Operation Behemoth-1, Behemoth-2 (Бегемот - Begemot, Hippopotamus) were military exercises held by the Soviet Northern Fleet in 1989 and 1991. Behemoth-2 was the first time a ballistic missile submarine launched all of its missiles at once. The exercise took place barely four months before the collapse of the Soviet Union.

==Behemoth-1==
On August 6, 1989, the Delta IV-class submarine, K-84 , attempted to salvo launch all 16 R-29RM missiles. The operation failed due to a leak of fuel and oxidizer from missile number six just prior to the start. This leak caused a fire and a pressure boost inside the silo which destroyed the missile.

==Behemoth-2==
The second attempt took place two years later and succeeded. On August 6, 1991, the Delta IV-class submarine K-407 , under the command of Captain Second Rank Sergey Yegorov, performed a full salvo underwater launch, launching all 16 R-29RM missiles on board. The whole salvo took 224 seconds (3 minutes, 44 seconds) with a 14 second interval between launches. During this the submarine expelled more than 650 tons of weight. The first and sixteenth missile, launched from the Barents Sea at a depth of 50 m, hit their designated targets at Kura Missile Test Range in Kamchatka.

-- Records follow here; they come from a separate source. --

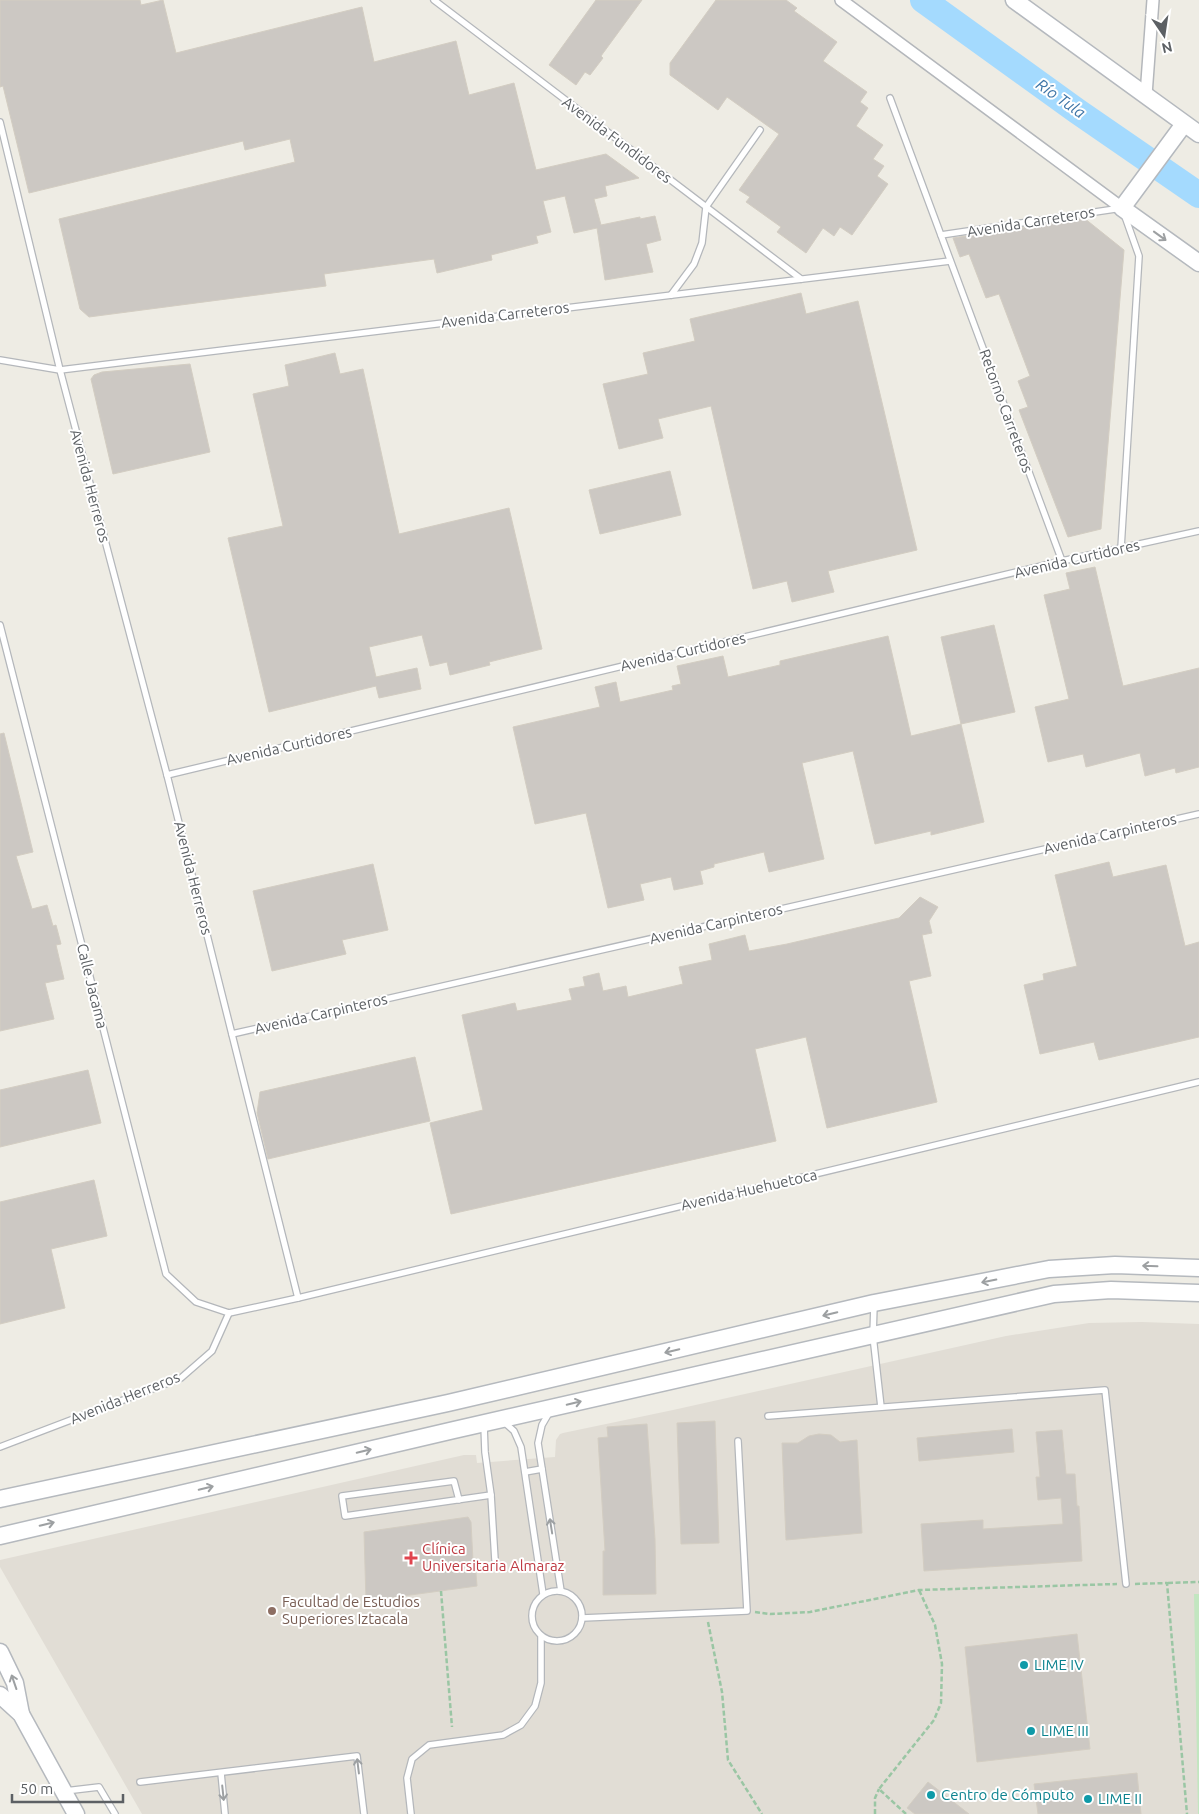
<svg xmlns="http://www.w3.org/2000/svg" width="1199" height="1814" viewBox="0 0 1199 1814" font-family="Ubuntu,sans-serif">
<rect width="100%" height="100%" fill="#eeece4"/>
<polygon fill="#e1ddd5" points="1142,1322 1199,1324 1199,1814 142,1814 0,1567 0,1560 464,1455 476,1455 477,1463 555,1457 556,1440 560,1434 563,1433 673,1410 1006,1336 1089,1323"/>
<polygon fill="#c2e6c0" points="1194,1594 1199,1594 1199,1814 1198,1814"/>
<g fill="none" stroke-linecap="round" stroke-linejoin="round">
<polyline stroke="#a4dafe" stroke-width="26" points="923,0 1077,111 1199,195"/>
</g>
<g fill="#ccc8c3" stroke="#d3cdc2">
<polygon points="0,0 140,0 141,5 163,0 176,53 362,7 374,62 456,41 469,95 514,83 536,170 606,154 639,178 605,186 607,196 594,199 601,225 640,217 640,219 655,216 661,240 646,244 653,272 605,280 597,228 574,233 565,196 543,201 551,232 536,236 538,243 491,255 492,260 437,273 434,259 324,274 326,286 89,317 80,309 59,219 295,162 290,139 245,150 243,141 29,193 3,86 0,87"/>
<polygon points="596,0 642,0 601,56 603,58 590,75 585,72 576,85 549,65"/>
<polygon points="716,0 786,0 797,8 794,11 837,42 823,61 867,92 860,102 868,108 856,126 883,145 873,159 884,166 877,176 888,184 852,235 840,227 834,236 823,228 806,253 777,232 781,227 746,202 750,197 739,190 779,134 727,97 718,110 670,75 670,63"/>
<polygon points="1084,218 1124,250 1101,529 1068,537 1019,410 1028,407 1018,381 1030,376 999,294 986,298 969,254 960,257 953,238"/>
<polygon points="801,293 806,314 858,301 917,550 828,571 834,592 792,602 787,581 753,589 711,406 658,419 663,438 619,449 603,384 648,374 643,353 695,341 690,319"/>
<polygon points="335,353 340,374 363,369 399,534 509,508 542,649 489,662 490,665 450,675 447,662 430,666 422,635 369,647 376,677 417,668 421,689 379,698 376,686 269,712 228,538 283,526 253,394 289,386 285,365"/>
<polygon points="190,364 210,452 113,474 91,379 94,375 102,372"/>
<polygon points="670,471 681,515 600,534 589,490"/>
<polygon points="1095,567 1123,686 1199,668 1199,767 1176,773 1175,768 1145,776 1140,753 1086,767 1083,754 1048,762 1035,707 1069,699 1044,595 1070,589 1066,573"/>
<polygon points="994,625 1015,712 961,724 941,637"/>
<polygon points="888,636 911,736 961,724 984,822 931,835 931,831 875,844 853,751 802,763 824,859 769,872 764,852 714,864 714,867 700,871 703,884 674,890 671,877 640,884 644,900 608,908 586,813 535,824 513,727 600,707 595,687 616,682 620,702 673,690 672,686 681,684 677,666 723,656 728,677 780,665 780,661"/>
<polygon points="4,733 33,852 16,856 32,909 47,905 53,926 56,925 61,944 56,945 64,979 45,983 54,1019 0,1031 0,734"/>
<polygon points="1109,862 1113,877 1166,865 1185,946 1199,942 1199,1037 1099,1060 1094,1042 1040,1054 1024,985 1044,980 1043,974 1077,966 1055,875"/>
<polygon points="373,864 388,930 342,940 346,954 272,971 253,891"/>
<polygon points="920,897 938,907 929,921 932,933 922,935 931,976 909,981 937,1102 827,1128 806,1037 755,1049 776,1141 451,1214 430,1123 483,1110 462,1015 515,1003 517,1011 572,1000 569,989 585,986 583,977 599,973 603,991 626,986 628,997 683,984 679,967 712,960 709,944 745,935 749,951 787,944 899,918"/>
<polygon points="415,1057 430,1121 268,1159 257,1113 260,1092"/>
<polygon points="88,1070 101,1123 0,1147 0,1090"/>
<polygon points="94,1180 107,1236 51,1249 65,1308 0,1324 0,1202"/>
<polygon points="715,1421 719,1543 681,1544 677,1423"/>
<polygon points="647,1424 655,1539 656,1594 603,1595 603,1551 605,1551 598,1438 608,1437 607,1427"/>
<polygon points="1012,1429 1014,1452 919,1461 917,1438"/>
<polygon points="1062,1430 1066,1474 1075,1474 1077,1506 1079,1506 1082,1561 924,1571 921,1524 983,1520 983,1529 1063,1524 1061,1498 1038,1500 1036,1477 1040,1477 1036,1432"/>
<polygon points="819,1434 831,1435 840,1442 857,1440 862,1533 786,1540 782,1443 798,1443 809,1436"/>
<polygon points="468,1517 471,1522 473,1561 475,1561 477,1586 366,1601 364,1532"/>
<polygon points="1077,1634 1090,1749 977,1762 965,1647"/>
<polygon points="1137,1773 1141,1814 1038,1814 1034,1784"/>
<polygon points="928,1782 969,1814 915,1814 907,1808"/>
</g>
<g fill="none" stroke-linecap="round" stroke-linejoin="round">
<defs>
<g id="service">
<polyline points="434,0 801,279"/>
<polyline points="890,98 1062,561"/>
<polyline points="0,122 60,370 167,775 298,1298"/>
<polyline points="941,235 1122,208 1139,256 1121,548"/>
<polyline points="671,295 694,264 702,243 706,207 760,130"/>
<polyline points="0,360 60,370 950,261"/>
<polyline points="0,625 166,1274 196,1302 229,1313 298,1298 1199,1082"/>
<polyline points="167,775 1062,561 1199,531"/>
<polyline points="232,1034 1199,814"/>
<polyline points="874,1305 873,1336 881,1407"/>
<polyline points="549,1413 542,1425 538,1443 561,1591"/>
<polyline points="768,1416 1105,1390 1126,1584"/>
<polyline points="504,1422 514,1431 521,1447 543,1594"/>
<polyline points="484,1425 485,1452 491,1495 495,1560"/>
<polyline points="0,1447 181,1378 212,1351 229,1313"/>
<polyline points="525,1472 542,1469"/>
<polyline points="459,1500 454,1481 342,1496 345,1516 491,1495"/>
<circle cx="557" cy="1616" r="25"/>
<polyline points="582,1618 747,1611 738,1441"/>
<polyline points="221,1773 225,1814"/>
<polyline points="140,1782 357,1756 364,1814"/>
<polyline points="65,1791 99,1787 115,1814"/>
<polyline points="411,1814 407,1778 412,1759 429,1745 503,1735 521,1725 535,1706 541,1683 541,1637"/>
</g>
<g id="minor">
<polyline points="841,0 1122,208"/>
<polyline points="1146,95 1153,0"/>
</g>
<g id="secondary">
<polyline points="1014,0 1199,134"/>
<polyline points="1184,124 1122,208 1199,263"/>
<polyline points="0,1499 448,1403 874,1303 1049,1269 1115,1265 1199,1268"/>
<polyline points="0,1536 454,1430 1054,1294 1111,1290 1199,1293"/>
<polyline points="0,1652 15,1683 21,1714"/>
<polyline points="0,1695 21,1714 76,1814"/>
</g>
</defs>
<use href="#service" stroke="#b4b7bb" stroke-width="8"/>
<use href="#minor" stroke="#b4b7bb" stroke-width="14"/>
<use href="#secondary" stroke="#b5b9be" stroke-width="19"/>
<g stroke="#9ac6a4" stroke-width="2.5" stroke-dasharray="5 2.5" stroke-linecap="butt">
<polyline points="1168,1583 1199,1582"/>
<polyline points="1135,1584 1167,1583 1187,1814"/>
<polyline points="441,1591 452,1727"/>
<polyline points="755,1612 770,1614 810,1612 919,1590 1117,1584"/>
<polyline points="708,1622 722,1692 728,1760 762,1814"/>
<polyline points="875,1814 875,1798 879,1789"/>
<polyline points="906,1814 879,1789 934,1720 941,1703 942,1664 935,1625 919,1590"/>
</g>
<use href="#service" stroke="#fff" stroke-width="5.5"/>
<use href="#minor" stroke="#fff" stroke-width="11"/>
<use href="#secondary" stroke="#fff" stroke-width="16"/>
</g>
<defs><path id="oneway-shaft" d="M-6 0H5M1.5-3L5.5 0L1.5 3" fill="none" stroke-width="1.6" stroke-linecap="round" stroke-linejoin="round" transform="scale(1.25)"/></defs>
<g stroke="#9da0a2">
<use href="#oneway-shaft" transform="translate(1160 236) rotate(36)"/>
<use href="#oneway-shaft" transform="translate(1150 1266) rotate(-178)"/>
<use href="#oneway-shaft" transform="translate(989 1281) rotate(169)"/>
<use href="#oneway-shaft" transform="translate(830 1314) rotate(167)"/>
<use href="#oneway-shaft" transform="translate(672 1351) rotate(167)"/>
<use href="#oneway-shaft" transform="translate(574 1403) rotate(-13)"/>
<use href="#oneway-shaft" transform="translate(364 1451) rotate(-13)"/>
<use href="#oneway-shaft" transform="translate(206 1488) rotate(-13)"/>
<use href="#oneway-shaft" transform="translate(47 1524) rotate(-13)"/>
<use href="#oneway-shaft" transform="translate(551 1526) rotate(-99)"/>
<use href="#oneway-shaft" transform="translate(14 1682) rotate(-109)"/>
<use href="#oneway-shaft" transform="translate(358 1766) rotate(-97)"/>
<use href="#oneway-shaft" transform="translate(223 1793) rotate(84)"/>
</g>
<path fill="#e0444e" stroke="#fff" stroke-width="2" d="M408.5 1550.5h5v5h5v5h-5v5h-5v-5h-5v-5h5z"/>
<circle fill="#8d6e63" stroke="#fff" stroke-width="2" cx="272" cy="1611" r="5"/>
<g fill="#0f9aa8" stroke="#fff" stroke-width="2">
<circle cx="1024" cy="1665" r="5"/>
<circle cx="1031" cy="1731" r="5"/>
<circle cx="931" cy="1795" r="5"/>
<circle cx="1088" cy="1799" r="5"/>
</g>
<g text-anchor="middle" stroke-width="4" stroke-linejoin="round" paint-order="stroke">
<g font-size="15" fill="#5c6064" stroke="#fff">
<text transform="translate(617 140) rotate(37)" y="5">Avenida Fundidores</text>
<text transform="translate(1031 222) rotate(-9)" y="5">Avenida Carreteros</text>
<text transform="translate(505 315) rotate(-7)" y="5">Avenida Carreteros</text>
<text transform="translate(1006 411) rotate(70)" y="5">Retorno Carreteros</text>
<text transform="translate(90 486) rotate(75)" y="5">Avenida Herreros</text>
<text transform="translate(1077 559) rotate(-13)" y="5">Avenida Curtidores</text>
<text transform="translate(683 652) rotate(-13)" y="5">Avenida Curtidores</text>
<text transform="translate(289 746) rotate(-13)" y="5">Avenida Curtidores</text>
<text transform="translate(1110 834) rotate(-13)" y="5">Avenida Carpinteros</text>
<text transform="translate(193 878) rotate(76)" y="5">Avenida Herreros</text>
<text transform="translate(716 924) rotate(-13)" y="5">Avenida Carpinteros</text>
<text transform="translate(92 986) rotate(76)" y="5">Calle Jacama</text>
<text transform="translate(321 1014) rotate(-13)" y="5">Avenida Carpinteros</text>
<text transform="translate(749 1190) rotate(-13)" y="5">Avenida Huehuetoca</text>
<text transform="translate(125 1398) rotate(-22)" y="5">Avenida Herreros</text>
</g>
<g font-size="15" fill="#be3a42" stroke="#fff" text-anchor="start">
<text x="422" y="1554">Clínica<tspan x="422" dy="17">Universitaria Almaraz</tspan></text>
</g>
<g font-size="15" fill="#785e54" stroke="#fff" text-anchor="start">
<text x="282" y="1607">Facultad de Estudios<tspan x="282" dy="17">Superiores Iztacala</tspan></text>
</g>
<g font-size="15" fill="#0d838f" stroke="#fff" text-anchor="start">
<text x="1034" y="1670">LIME IV</text>
<text x="1041" y="1736">LIME III</text>
<text x="941" y="1800">Centro de Cómputo</text>
<text x="1098" y="1804">LIME II</text>
</g>
<g font-size="16" font-style="italic" fill="#3e75a7" stroke="#fff">
<text transform="translate(1061 98) rotate(35)" y="6">Río Tula</text>
</g>
</g>
<g transform="translate(1164 35) rotate(167)" stroke="#ffffff" stroke-width="4" paint-order="stroke">
<path d="M0-4L9 19L0 12L-9 19Z" fill="#5c6064"/>
<text y="-8" font-size="14" font-weight="bold" text-anchor="middle" fill="#5c6064">N</text>
</g>
<path d="M12 1794v8h111v-8" fill="none" stroke="#5c6064" stroke-width="2.5"/>
<text x="20" y="1794" font-size="15" fill="#5c6064" stroke="#ffffff" stroke-width="4" paint-order="stroke">50 m</text>
</svg>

"On August 6, 1991 at 21 hours 07 minutes a volley fire the complete fire unit of RSM-54 rockets from the submarine of the project 667BDRM was carried out the. In the interests of the reduction of expenditures the operation was conducted on the planned combat training of the crew of submarine and the regular flight only of two rockets. The rockets, which start in the volley of the first and last, had to run complete flight program and fall onto the assigned aiming points. The remaining rockets, which participate in the volley, had to from all parameters of launch completely correspond to combat missiles, but the height of their flight could be arbitrary. For conducting the volley by complete fire unit was isolated the submarine “Novomoskovsk” (commander of boat S.V. Yegorov) and 16 rockets RSM-54, prepared by the Krasnoyarsk Machine Building Plant. The launching passed successfully, and until then no one in the world had conducted a shoot of a complete fire unit."

K-407 Novomoskovsk broke the record of the Yankee II-class submarine, K-140, which launched eight missiles on December 20, 1968.

Behemoth-2 was viewed as a possible scenario of a nuclear war against the United States and was executed to confirm the possibility and safety of a quick underwater salvo.